Comcast Outbids Disney For 20th Century Fox Assets

AT&T-Time Warner Merger Gets The Green Light From Federal Court

Can Bidding War Be Avoided?

Comcast, which also owns NBCUniversal, has already bid $31 billion for satellite TV broadcaster Sky, in which Fox holds a 39% stake.

While Comcast has made no secret of its desire to buy up Fox from the Murdoch clan, the chances of any deal actually going through were undercut by fears the merger would not be passed by government regulators.

The Justice Department argued that the merger between AT&T and Time Warner would introduce unfair advantages in the marketplace.

Most analysts had expected that District Judge Richard Leon would rule in favor of the companies and strike down a Justice Department's lawsuit to block the deal, which may have muted some of the immediate reaction.

The deal would include the FX Channel, a large number of additional regional sports networks, and a minority ownership stake in European pay TV provider Sky, all of which would be tacked on to Comcast's NBC Universal assets acquired back in 2011. Both Comcast and Disney are eager to buy Fox to bolster their positions in a changing industry.

When the FCC repealed net neutrality previous year, its chairman, Ajit Pai, argued that companies such as Comcast weren't investing in broadband deployment because of uncertainty caused by regulations.

Comcast fell 0.7% to 32 in after-hours trading on the stock market today while Disney slipped 0.3% to 105.90.

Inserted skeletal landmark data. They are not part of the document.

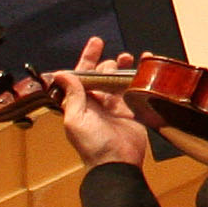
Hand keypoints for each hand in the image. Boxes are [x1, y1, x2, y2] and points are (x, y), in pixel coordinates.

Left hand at [52, 37, 152, 168]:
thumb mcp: (76, 119)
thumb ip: (72, 95)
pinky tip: (145, 68)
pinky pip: (135, 90)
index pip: (82, 76)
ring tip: (129, 58)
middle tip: (115, 55)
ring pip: (118, 81)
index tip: (96, 43)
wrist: (117, 163)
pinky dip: (140, 78)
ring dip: (123, 68)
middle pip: (102, 76)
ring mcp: (115, 107)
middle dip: (106, 63)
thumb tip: (62, 74)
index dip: (87, 59)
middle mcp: (97, 103)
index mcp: (80, 104)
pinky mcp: (132, 112)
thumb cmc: (93, 145)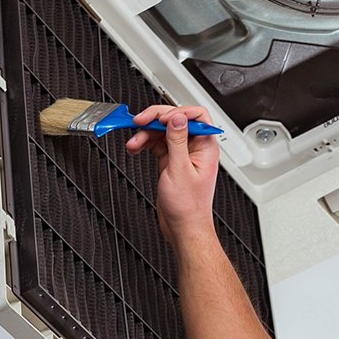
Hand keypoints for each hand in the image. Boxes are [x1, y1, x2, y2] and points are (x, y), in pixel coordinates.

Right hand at [126, 104, 218, 240]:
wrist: (183, 227)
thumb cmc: (189, 207)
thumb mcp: (181, 169)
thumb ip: (178, 141)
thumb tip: (178, 117)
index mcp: (205, 146)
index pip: (196, 116)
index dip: (177, 112)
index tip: (160, 117)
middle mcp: (195, 147)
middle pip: (175, 121)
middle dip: (155, 120)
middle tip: (139, 122)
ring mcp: (181, 154)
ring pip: (162, 132)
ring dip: (145, 133)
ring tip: (133, 142)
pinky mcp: (170, 161)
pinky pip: (156, 144)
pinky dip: (144, 143)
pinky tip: (135, 147)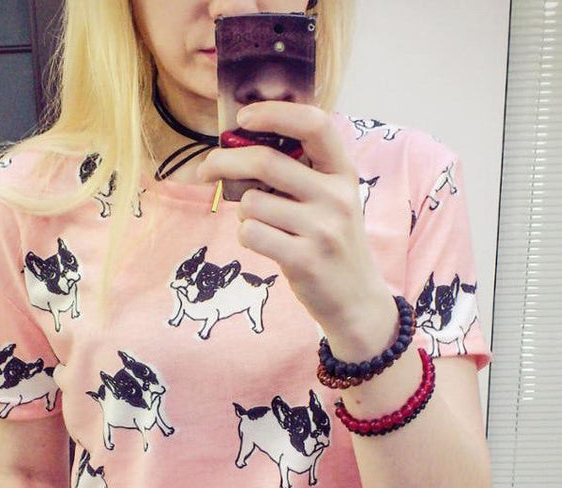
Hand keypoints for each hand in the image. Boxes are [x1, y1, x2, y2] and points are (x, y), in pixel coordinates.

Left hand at [197, 101, 394, 357]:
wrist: (355, 299)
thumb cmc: (332, 244)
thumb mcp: (331, 202)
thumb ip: (300, 175)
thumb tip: (240, 149)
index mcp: (343, 174)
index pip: (314, 124)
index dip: (275, 113)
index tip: (244, 117)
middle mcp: (336, 197)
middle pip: (265, 162)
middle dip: (224, 161)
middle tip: (206, 169)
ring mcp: (322, 229)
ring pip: (252, 203)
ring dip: (244, 212)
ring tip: (263, 225)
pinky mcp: (304, 259)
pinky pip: (251, 234)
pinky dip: (246, 236)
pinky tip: (264, 243)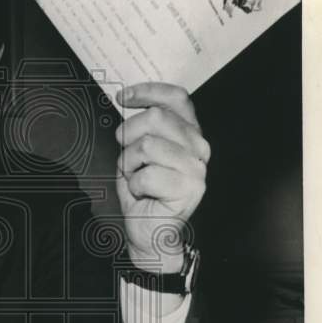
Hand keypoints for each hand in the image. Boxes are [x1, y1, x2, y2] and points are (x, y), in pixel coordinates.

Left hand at [115, 83, 209, 271]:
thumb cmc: (144, 192)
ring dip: (130, 164)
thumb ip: (142, 128)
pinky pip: (146, 174)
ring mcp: (197, 167)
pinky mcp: (190, 188)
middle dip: (129, 136)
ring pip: (147, 146)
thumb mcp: (138, 152)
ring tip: (137, 178)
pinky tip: (144, 194)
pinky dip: (135, 185)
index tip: (122, 97)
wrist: (150, 230)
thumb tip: (127, 99)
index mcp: (189, 133)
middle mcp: (199, 146)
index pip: (176, 98)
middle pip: (156, 118)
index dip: (148, 92)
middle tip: (128, 158)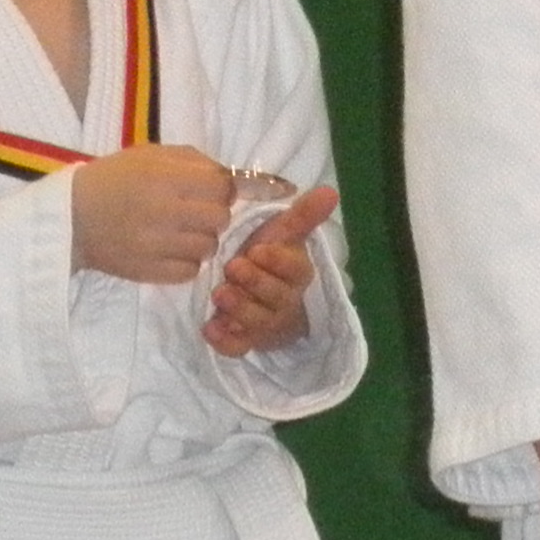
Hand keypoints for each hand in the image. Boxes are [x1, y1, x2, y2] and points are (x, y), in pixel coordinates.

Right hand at [72, 144, 245, 282]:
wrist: (70, 217)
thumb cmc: (112, 180)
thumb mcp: (148, 155)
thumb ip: (190, 160)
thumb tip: (226, 177)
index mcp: (162, 177)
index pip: (220, 186)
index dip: (222, 187)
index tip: (211, 190)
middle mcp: (163, 211)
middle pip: (220, 218)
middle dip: (214, 214)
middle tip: (198, 213)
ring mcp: (156, 246)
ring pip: (209, 247)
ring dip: (202, 240)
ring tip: (183, 233)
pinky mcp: (149, 272)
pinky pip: (191, 271)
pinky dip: (187, 262)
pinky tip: (172, 251)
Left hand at [204, 183, 338, 357]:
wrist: (262, 296)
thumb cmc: (269, 258)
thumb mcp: (283, 233)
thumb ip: (303, 215)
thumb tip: (330, 190)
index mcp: (297, 273)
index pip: (294, 270)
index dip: (277, 262)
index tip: (257, 250)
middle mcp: (286, 301)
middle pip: (276, 297)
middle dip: (254, 283)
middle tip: (232, 267)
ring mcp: (266, 324)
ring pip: (258, 323)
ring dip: (239, 309)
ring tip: (219, 293)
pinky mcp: (247, 341)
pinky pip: (239, 348)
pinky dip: (225, 343)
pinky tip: (210, 329)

AT&T, a content distributor, first announced a deal in October 2016 that would let it acquire Time Warner, a content creator that counts HBO, Warner Bros. and cable network giant Turner Broadcasting among its biggest assets. So not only is Comcast's bid 19 percent higher, but it's in cold, hard cash, which is surely appealing to Fox. Following the outcome of the AT&T/Time Warner antitrust case, Comcast launched their own all-cash bid for Fox, which they claim is valued at about $65 billion, a little more than Disney's $52.4 billion offer.

Should the board decide Comcast has the better deal, Disney would have five days to come up with a counter.

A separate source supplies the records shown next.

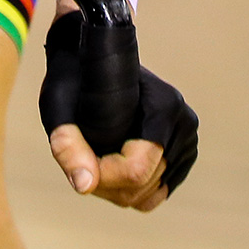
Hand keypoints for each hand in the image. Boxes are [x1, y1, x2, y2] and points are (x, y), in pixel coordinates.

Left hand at [38, 8, 197, 210]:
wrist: (95, 56)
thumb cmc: (74, 77)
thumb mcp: (60, 107)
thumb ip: (68, 146)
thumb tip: (84, 186)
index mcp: (162, 107)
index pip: (136, 171)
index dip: (101, 177)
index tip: (79, 161)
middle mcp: (183, 122)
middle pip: (143, 186)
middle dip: (107, 183)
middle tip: (83, 156)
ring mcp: (188, 136)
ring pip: (151, 193)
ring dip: (118, 187)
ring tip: (97, 156)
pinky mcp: (185, 149)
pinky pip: (160, 191)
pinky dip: (135, 189)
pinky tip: (114, 164)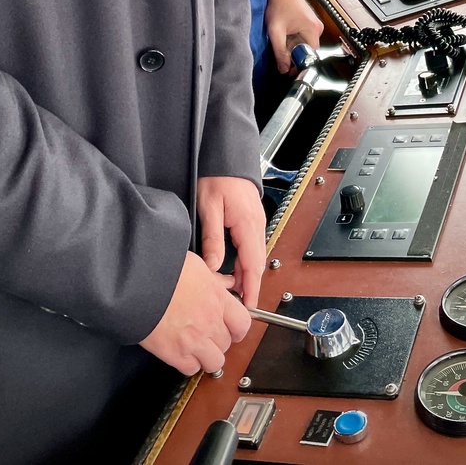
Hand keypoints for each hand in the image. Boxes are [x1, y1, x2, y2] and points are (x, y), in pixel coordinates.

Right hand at [139, 251, 249, 375]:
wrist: (137, 283)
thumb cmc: (162, 269)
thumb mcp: (196, 265)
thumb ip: (213, 279)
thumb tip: (224, 283)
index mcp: (217, 298)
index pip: (243, 323)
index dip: (238, 328)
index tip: (232, 327)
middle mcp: (210, 322)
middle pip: (228, 344)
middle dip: (219, 340)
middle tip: (208, 333)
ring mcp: (194, 340)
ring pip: (215, 362)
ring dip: (207, 356)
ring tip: (196, 346)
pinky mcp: (175, 354)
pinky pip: (191, 369)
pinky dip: (188, 364)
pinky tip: (182, 352)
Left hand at [197, 175, 264, 307]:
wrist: (226, 157)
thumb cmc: (217, 176)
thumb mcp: (209, 207)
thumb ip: (212, 238)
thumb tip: (214, 266)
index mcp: (248, 224)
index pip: (253, 265)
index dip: (252, 288)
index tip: (249, 308)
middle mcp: (257, 226)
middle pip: (256, 264)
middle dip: (249, 286)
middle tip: (237, 306)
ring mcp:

A United States district court judge has cleared the merger of telecoms giant AT&T and media firm Time Warner, in a major defeat for government regulators.

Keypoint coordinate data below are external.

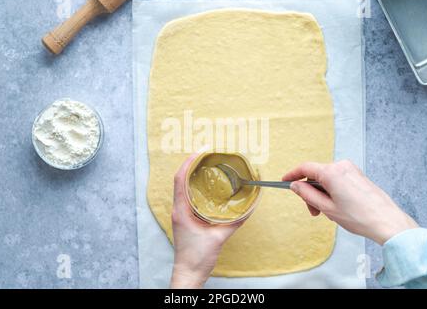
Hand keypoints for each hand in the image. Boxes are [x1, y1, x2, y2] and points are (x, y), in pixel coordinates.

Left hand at [170, 154, 243, 288]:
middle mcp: (178, 209)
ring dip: (191, 174)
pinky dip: (194, 187)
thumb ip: (234, 222)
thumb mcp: (219, 238)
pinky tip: (206, 186)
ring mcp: (180, 214)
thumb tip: (248, 208)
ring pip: (182, 188)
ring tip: (206, 165)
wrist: (188, 274)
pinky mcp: (184, 219)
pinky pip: (187, 197)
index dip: (188, 163)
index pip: (180, 179)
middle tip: (206, 154)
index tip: (200, 151)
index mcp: (181, 211)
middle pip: (180, 180)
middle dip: (191, 164)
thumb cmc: (197, 257)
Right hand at [283, 160, 417, 244]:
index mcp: (332, 172)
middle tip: (313, 211)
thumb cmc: (359, 216)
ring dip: (322, 193)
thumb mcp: (326, 208)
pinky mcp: (358, 175)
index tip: (285, 181)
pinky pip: (337, 179)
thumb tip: (296, 185)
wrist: (387, 221)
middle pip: (316, 175)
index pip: (305, 168)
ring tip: (328, 212)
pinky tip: (337, 206)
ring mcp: (351, 169)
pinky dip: (332, 191)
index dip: (292, 175)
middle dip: (310, 192)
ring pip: (327, 178)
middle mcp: (341, 166)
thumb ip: (307, 194)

"We are highly confident in our ability to finance the transaction, and our offer includes no financing-related conditions", Roberts said.

Comcast originally outbid Disney back in December of previous year, but Fox entered into a loose agreement with Disney largely partially because of fears about government regulations and antitrust concerns.

Like many media cable and media companies, Comcast has two classes of stock that vest extraordinary voting rights on its founding family.